Volvamos al reportaje de Prensa Libre. ¿Por qué no aparece, en la mesa de esas familias de clase media guatemalteca retratadas el pescado como un alimento común? ¿Por qué si Guatemala posee costas en el Océano Pacífico y en el mar Caribe no integran los pescados y mariscos la dieta básica del guatemalteco como si ocurre en Asia o en Perú, Ecuador o Chile?

¿Alguien en el Estado, para no reducirlo todo al Gobierno, tiene alguna idea de la posibilidad de incentivar la pesca orientada al mercado local, o el cultivo de variedades de peces de menor precio para proveer de un tipo de proteína más barato para el guatemalteco?

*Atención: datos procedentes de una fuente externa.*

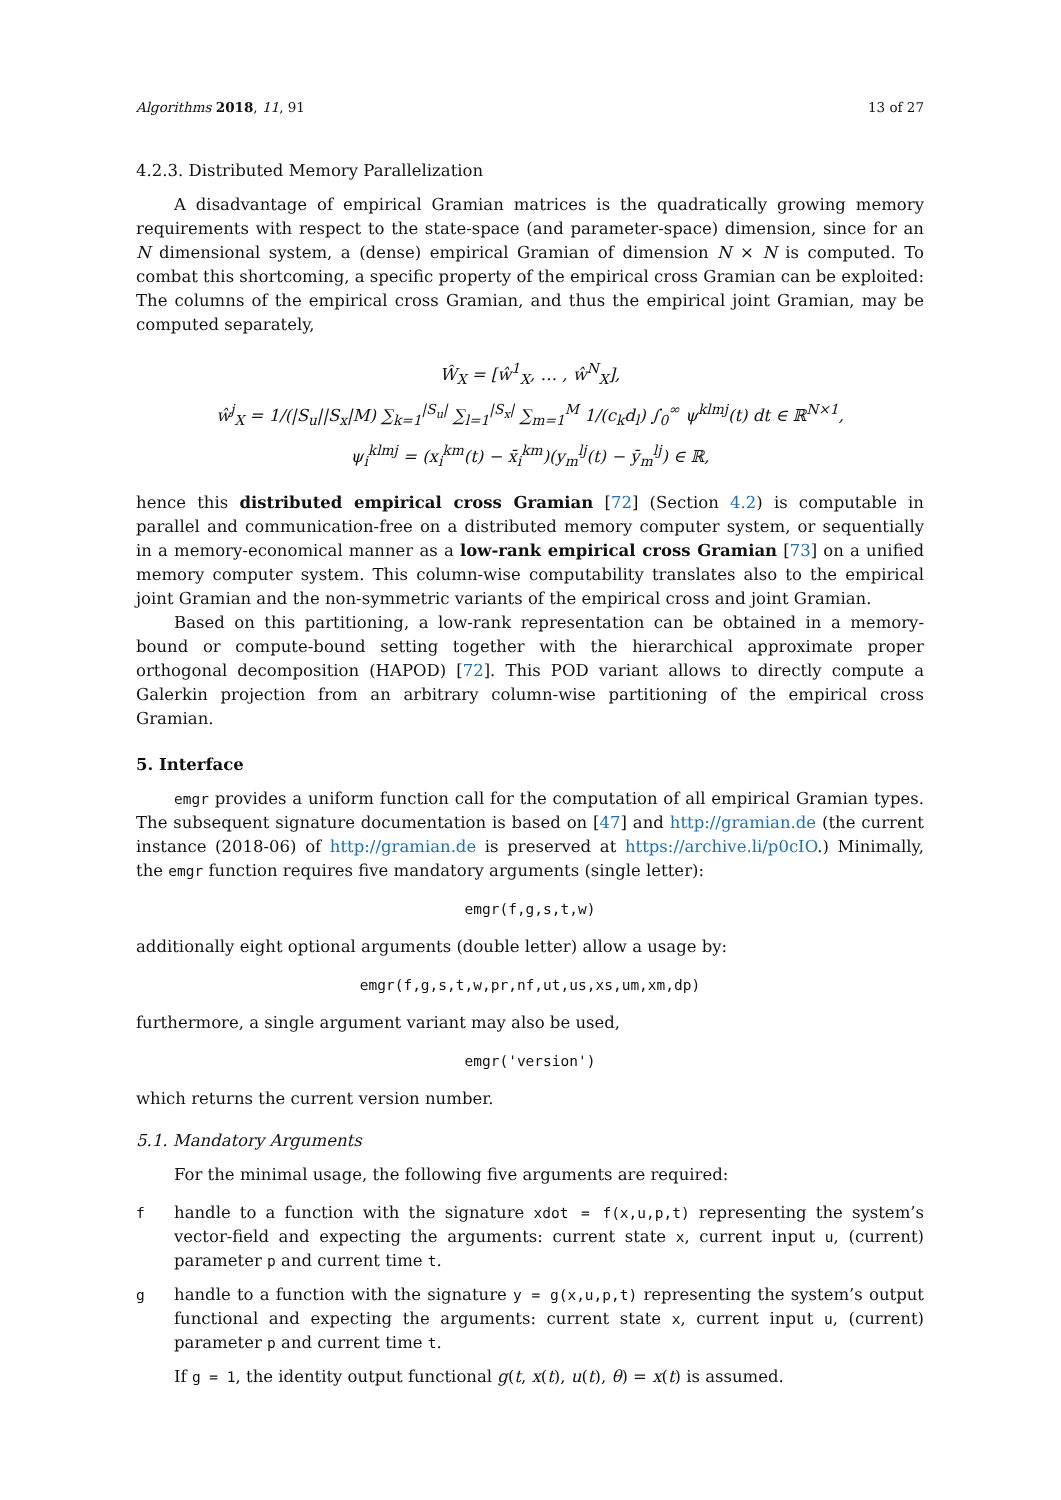Algorithms 2018, 11, 91 13 of 27
4.2.3. Distributed Memory Parallelization
A disadvantage of empirical Gramian matrices is the quadratically growing memory requirements with respect to the state-space (and parameter-space) dimension, since for an N dimensional system, a (dense) empirical Gramian of dimension N × N is computed. To combat this shortcoming, a specific property of the empirical cross Gramian can be exploited: The columns of the empirical cross Gramian, and thus the empirical joint Gramian, may be computed separately,
Ŵ<sub>X</sub> = [ŵ<sup>1</sup><sub>X</sub>, … , ŵ<sup>N</sup><sub>X</sub>],
ŵ<sup>j</sup><sub>X</sub> = 1/(|S<sub>u</sub>||S<sub>x</sub>|M) ∑<sub>k=1</sub><sup>|S<sub>u</sub>|</sup> ∑<sub>l=1</sub><sup>|S<sub>x</sub>|</sup> ∑<sub>m=1</sub><sup>M</sup> 1/(c<sub>k</sub>d<sub>l</sub>) ∫<sub>0</sub><sup>∞</sup> ψ<sup>klmj</sup>(t) dt ∈ ℝ<sup>N×1</sup>,
ψ<sub>i</sub><sup>klmj</sup> = (x<sub>i</sub><sup>km</sup>(t) − x̄<sub>i</sub><sup>km</sup>)(y<sub>m</sub><sup>lj</sup>(t) − ȳ<sub>m</sub><sup>lj</sup>) ∈ ℝ,
hence this distributed empirical cross Gramian [72] (Section 4.2) is computable in parallel and communication-free on a distributed memory computer system, or sequentially in a memory-economical manner as a low-rank empirical cross Gramian [73] on a unified memory computer system. This column-wise computability translates also to the empirical joint Gramian and the non-symmetric variants of the empirical cross and joint Gramian.
Based on this partitioning, a low-rank representation can be obtained in a memory-bound or compute-bound setting together with the hierarchical approximate proper orthogonal decomposition (HAPOD) [72]. This POD variant allows to directly compute a Galerkin projection from an arbitrary column-wise partitioning of the empirical cross Gramian.
5. Interface
emgr provides a uniform function call for the computation of all empirical Gramian types. The subsequent signature documentation is based on [47] and http://gramian.de (the current instance (2018-06) of http://gramian.de is preserved at https://archive.li/p0cIO.) Minimally, the emgr function requires five mandatory arguments (single letter):
emgr(f,g,s,t,w)
additionally eight optional arguments (double letter) allow a usage by:
emgr(f,g,s,t,w,pr,nf,ut,us,xs,um,xm,dp)
furthermore, a single argument variant may also be used,
emgr('version')
which returns the current version number.
5.1. Mandatory Arguments
For the minimal usage, the following five arguments are required:
f handle to a function with the signature xdot = f(x,u,p,t) representing the system’s vector-field and expecting the arguments: current state x, current input u, (current) parameter p and current time t.
g handle to a function with the signature y = g(x,u,p,t) representing the system’s output functional and expecting the arguments: current state x, current input u, (current) parameter p and current time t.
If g = 1, the identity output functional g(t, x(t), u(t), θ) = x(t) is assumed.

Sin la participación del Estado nada de esto parece posible sino a largo plazo. Se requiere de incentivos de diferente tipo y de educación del consumidor. Un botón de muestra es el fallido intento de la cooperación española por hacer funcionar en la Central de Mayoreo un cuarto frío para vender pescados y mariscos provenientes del Pacífico cada día. El esfuerzo languideció sin apenas compradores.

Pero Guatemala puede mejorar la dieta de sus habitantes propiciando el consumo a gran escala de pescados y mariscos. Hay una industria con potencial a desarrollar que por ahora enfrenta dificultades.  Para cuando los actuales pequeños productores de tilapia mejoren sus procesos de calidad ya será muy tarde. (La tilapia nacional presenta en su mayoría una carne ligosa, poco firme y escasamente apetecible. Todo como consecuencia de la sobrepoblación de los pequeños estanques de producción y la alimentación del pez a base de concentrados).

Y no es una preocupación menor, la de ofrecer opciones para servir proteína en la mesa del almuerzo. El encarecimiento de la carne ha obligado a las familias a sustituirla con granos básicos, pero sobretodo con pastas y harinas y azúcares refinados. Comer así día tras día, año tras año, incide a la larga en la salud, disparando índices de diabetes y padecimientos cardíacos entre la población. Remediar esos padecimientos resultará siempre más caro que encontrar la forma, como hizo Ydígoras hace 60 años, de llevar al puchero familiar alguna forma asequible y variada de proteína.